**WORK INSTRUCTIONS**
Check each line of the material below for the word "Michigan". State how many lines have it, and nothing more.

● ● ● ● ●

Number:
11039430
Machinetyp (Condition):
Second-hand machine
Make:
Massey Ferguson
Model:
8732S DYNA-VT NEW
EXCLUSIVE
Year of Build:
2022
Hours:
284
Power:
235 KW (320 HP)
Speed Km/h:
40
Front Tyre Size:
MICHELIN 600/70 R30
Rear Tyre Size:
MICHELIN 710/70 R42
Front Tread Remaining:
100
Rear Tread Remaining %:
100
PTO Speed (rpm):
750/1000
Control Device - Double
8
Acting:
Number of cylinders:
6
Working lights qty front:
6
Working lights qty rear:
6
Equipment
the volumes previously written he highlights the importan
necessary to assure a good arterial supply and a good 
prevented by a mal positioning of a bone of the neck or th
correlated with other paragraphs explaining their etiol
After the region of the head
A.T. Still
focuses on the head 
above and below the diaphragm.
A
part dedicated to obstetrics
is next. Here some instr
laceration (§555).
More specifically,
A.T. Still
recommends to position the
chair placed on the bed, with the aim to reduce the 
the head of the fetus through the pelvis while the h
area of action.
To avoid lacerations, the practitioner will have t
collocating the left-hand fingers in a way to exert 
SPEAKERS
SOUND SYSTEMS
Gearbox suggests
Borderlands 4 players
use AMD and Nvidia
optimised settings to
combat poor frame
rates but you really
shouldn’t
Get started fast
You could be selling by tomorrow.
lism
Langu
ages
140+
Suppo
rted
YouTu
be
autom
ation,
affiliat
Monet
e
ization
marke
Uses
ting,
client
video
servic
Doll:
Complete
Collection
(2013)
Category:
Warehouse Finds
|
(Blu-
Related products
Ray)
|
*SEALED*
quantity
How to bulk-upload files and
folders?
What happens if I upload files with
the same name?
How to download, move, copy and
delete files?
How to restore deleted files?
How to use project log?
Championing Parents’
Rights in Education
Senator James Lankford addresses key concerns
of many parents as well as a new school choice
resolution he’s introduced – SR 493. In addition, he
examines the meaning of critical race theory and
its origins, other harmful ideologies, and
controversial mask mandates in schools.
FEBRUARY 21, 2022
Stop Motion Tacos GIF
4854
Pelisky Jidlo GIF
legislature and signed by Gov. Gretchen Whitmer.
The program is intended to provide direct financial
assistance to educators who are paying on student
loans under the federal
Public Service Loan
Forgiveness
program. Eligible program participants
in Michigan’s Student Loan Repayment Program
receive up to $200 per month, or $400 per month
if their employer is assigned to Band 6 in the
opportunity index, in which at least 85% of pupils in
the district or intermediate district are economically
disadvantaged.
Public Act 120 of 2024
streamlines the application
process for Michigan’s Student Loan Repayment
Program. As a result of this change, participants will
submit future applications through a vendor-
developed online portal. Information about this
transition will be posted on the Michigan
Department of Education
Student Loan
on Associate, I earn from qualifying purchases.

● ● ● ● ●

**SOLUTION TO THIS EXERCISE**
3